Quando si capisce che l’offensiva jihadista è pericolosa per
i colpi che può infliggere ma non costituisce un pericolo
sistemico. Nel 2001 sembrò che il grande califfato avesse
una maggiore chance di realizzarsi in tempi storici non
lunghissimi. Dieci, quindici anni al massimo. Allora i
cinesi venivano considerati degli alleati importanti perché
potevano fare quello che l’Occidente non poteva.
Ad esempio?
Condizionare il prezzo del petrolio.
Perché considera Pechino un
pericolo maggiore della Jihad per le democrazie?
L’emergere della Cina è pericoloso per fatti oggettivi, di
scala. Fatti che muovono le grandi dimensioni della storia.

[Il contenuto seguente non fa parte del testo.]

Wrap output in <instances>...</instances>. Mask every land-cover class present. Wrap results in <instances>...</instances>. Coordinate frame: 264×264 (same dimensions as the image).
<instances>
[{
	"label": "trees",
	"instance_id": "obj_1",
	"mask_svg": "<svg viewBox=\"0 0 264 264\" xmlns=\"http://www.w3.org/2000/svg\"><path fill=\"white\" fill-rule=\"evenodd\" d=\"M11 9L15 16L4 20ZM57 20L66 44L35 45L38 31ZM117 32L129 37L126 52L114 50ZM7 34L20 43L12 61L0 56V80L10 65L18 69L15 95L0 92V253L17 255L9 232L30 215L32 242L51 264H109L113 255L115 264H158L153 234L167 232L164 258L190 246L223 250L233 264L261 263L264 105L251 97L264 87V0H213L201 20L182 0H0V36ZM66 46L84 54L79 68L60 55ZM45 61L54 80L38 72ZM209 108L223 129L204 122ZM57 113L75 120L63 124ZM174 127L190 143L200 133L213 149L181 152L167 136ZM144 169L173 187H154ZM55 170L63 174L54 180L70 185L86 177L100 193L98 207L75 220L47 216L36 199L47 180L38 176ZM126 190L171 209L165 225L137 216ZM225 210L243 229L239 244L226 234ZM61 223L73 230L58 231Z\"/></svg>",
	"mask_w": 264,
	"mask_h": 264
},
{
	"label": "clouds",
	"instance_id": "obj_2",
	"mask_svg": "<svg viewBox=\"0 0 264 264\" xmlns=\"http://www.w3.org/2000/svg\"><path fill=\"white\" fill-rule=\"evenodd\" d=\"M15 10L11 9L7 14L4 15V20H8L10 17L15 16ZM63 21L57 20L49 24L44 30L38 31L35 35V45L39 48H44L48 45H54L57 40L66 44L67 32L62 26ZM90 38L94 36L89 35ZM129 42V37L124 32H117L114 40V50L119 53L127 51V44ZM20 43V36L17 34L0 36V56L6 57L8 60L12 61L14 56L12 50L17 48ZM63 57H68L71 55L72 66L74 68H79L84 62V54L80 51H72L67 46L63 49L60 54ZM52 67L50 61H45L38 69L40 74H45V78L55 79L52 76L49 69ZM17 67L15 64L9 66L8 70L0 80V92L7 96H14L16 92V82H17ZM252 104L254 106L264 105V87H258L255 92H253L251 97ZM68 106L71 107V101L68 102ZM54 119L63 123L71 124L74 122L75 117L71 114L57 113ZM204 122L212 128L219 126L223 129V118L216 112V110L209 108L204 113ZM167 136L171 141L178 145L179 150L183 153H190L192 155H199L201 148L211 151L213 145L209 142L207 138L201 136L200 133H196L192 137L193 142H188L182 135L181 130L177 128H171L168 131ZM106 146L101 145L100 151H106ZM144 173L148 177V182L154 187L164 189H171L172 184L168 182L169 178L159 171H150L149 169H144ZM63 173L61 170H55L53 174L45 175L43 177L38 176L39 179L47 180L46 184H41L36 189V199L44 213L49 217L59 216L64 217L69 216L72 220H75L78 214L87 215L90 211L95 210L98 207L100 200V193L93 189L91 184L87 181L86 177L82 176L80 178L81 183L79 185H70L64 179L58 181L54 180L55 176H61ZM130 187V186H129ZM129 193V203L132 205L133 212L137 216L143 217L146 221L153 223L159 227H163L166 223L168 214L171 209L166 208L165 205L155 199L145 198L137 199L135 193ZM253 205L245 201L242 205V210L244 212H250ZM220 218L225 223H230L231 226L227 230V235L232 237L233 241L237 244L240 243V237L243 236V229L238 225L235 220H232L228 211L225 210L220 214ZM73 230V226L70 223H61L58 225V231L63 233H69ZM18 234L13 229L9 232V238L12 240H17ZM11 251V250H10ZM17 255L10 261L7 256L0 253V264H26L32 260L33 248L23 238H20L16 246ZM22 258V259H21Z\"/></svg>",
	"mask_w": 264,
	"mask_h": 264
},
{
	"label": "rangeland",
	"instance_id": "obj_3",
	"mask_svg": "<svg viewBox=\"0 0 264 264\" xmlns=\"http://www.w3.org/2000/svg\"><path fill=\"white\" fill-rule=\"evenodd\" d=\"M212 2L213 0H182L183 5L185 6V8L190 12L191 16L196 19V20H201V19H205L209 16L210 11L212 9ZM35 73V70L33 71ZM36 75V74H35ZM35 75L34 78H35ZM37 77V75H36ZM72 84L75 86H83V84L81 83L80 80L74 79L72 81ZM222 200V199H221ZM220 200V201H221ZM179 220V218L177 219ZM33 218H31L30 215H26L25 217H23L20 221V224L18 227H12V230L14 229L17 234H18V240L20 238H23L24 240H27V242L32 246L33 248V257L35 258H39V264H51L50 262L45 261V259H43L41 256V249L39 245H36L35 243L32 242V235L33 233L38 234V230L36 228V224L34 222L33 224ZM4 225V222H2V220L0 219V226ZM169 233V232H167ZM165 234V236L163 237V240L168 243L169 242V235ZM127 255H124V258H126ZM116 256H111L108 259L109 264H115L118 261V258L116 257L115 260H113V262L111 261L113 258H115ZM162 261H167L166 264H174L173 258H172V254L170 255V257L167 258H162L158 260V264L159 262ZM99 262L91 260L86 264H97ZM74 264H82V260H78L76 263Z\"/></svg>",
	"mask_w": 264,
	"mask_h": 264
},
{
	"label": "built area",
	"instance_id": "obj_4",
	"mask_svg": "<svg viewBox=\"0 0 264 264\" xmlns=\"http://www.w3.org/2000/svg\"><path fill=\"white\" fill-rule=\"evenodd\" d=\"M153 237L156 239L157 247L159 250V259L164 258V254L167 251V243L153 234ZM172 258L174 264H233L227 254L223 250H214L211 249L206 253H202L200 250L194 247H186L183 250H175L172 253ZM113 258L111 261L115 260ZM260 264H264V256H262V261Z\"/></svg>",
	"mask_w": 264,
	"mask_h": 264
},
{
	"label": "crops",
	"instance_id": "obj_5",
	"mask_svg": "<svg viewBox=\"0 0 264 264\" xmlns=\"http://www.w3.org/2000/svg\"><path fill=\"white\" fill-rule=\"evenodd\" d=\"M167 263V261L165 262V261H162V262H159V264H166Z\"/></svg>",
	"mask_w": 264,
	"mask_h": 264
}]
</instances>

La Cina è più pericolosa dello jihadismo perché ha la
capacità di modificare gli equilibri mondiali. Già oggi
Pechino spacca l’America tra chi vuole mantenere il criterio
finanziario di comando del pianeta e chi pragmaticamente
sostiene che sia meglio riconoscere la realtà ed allearsi
con i cinesi.
Quando si arriva a vedere con
chiarezza questo pericolo?
Nel momento stesso in cui l’amministrazione Clinton regalava
alla Cina l’accesso al mercato globale senza condizioni, il
Pentagono teorizzava che intorno al 2025 la Cina avrebbe
raggiunto una forza militare ed economica maggiore di quella
americana. Nel 2002 diventa evidente che l’America è ormai
troppo piccola per garantire da sola l’ordine mondiale. Ma
già prima, tutte le iniziative di politica estera avviate da
Clinton falliscono perché il presidente crede che la
superpotenza, semplicemente perché rimasta l’unica del
pianeta, possa governare il mondo. Allora come oggi manca la
consapevolezza del rapporto fra mezzi e fini. Bush scoprirà
sulla sua pelle di non avere i mezzi ed il consenso
internazionale sufficiente a mantenere una posizione
egemonica.
Cosa spinge i paesi
democratici a procedere verso l’integrazione che lei
auspica?
Le nazioni si muovono per interesse e oggi americani,
europei, russi, giapponesi e indiani hanno un interesse
latente a convergere, e in certe occasioni lo manifestano.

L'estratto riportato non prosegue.